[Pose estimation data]
>>>

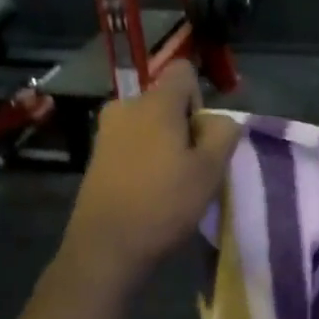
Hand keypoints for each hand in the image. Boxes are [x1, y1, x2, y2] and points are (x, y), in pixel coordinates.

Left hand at [60, 61, 240, 289]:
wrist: (106, 247)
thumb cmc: (164, 204)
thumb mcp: (210, 170)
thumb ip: (222, 133)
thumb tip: (219, 120)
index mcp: (154, 102)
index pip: (184, 71)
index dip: (200, 98)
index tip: (201, 135)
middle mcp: (125, 106)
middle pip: (166, 101)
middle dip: (183, 126)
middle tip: (192, 166)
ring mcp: (106, 132)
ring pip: (149, 125)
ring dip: (164, 145)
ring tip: (171, 183)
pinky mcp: (96, 157)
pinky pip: (131, 144)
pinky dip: (144, 159)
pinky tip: (149, 192)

<<<

## [Problem statement]
Write the entries above out again exactly, omitting each image.

## [The completed task]
Hand keypoints for each hand in the image. Boxes are [x1, y1, x2, y2] and points are (x, y), in pixel coordinates.

Left hand at [60, 61, 240, 289]:
wrist: (106, 247)
thumb cmc: (164, 204)
thumb mcp: (210, 170)
thumb ip: (222, 133)
thumb tip: (219, 120)
index mcp: (154, 102)
index pip: (184, 71)
index dip: (200, 98)
index tip: (201, 135)
middle mcp: (125, 106)
middle pip: (166, 101)
middle dip: (183, 126)
middle tip: (192, 166)
ring mcp: (106, 132)
ring pip: (149, 125)
ring dip: (164, 145)
ring tip: (171, 183)
pinky mcp: (96, 157)
pinky pip: (131, 144)
pinky dip: (144, 159)
pinky tip: (149, 192)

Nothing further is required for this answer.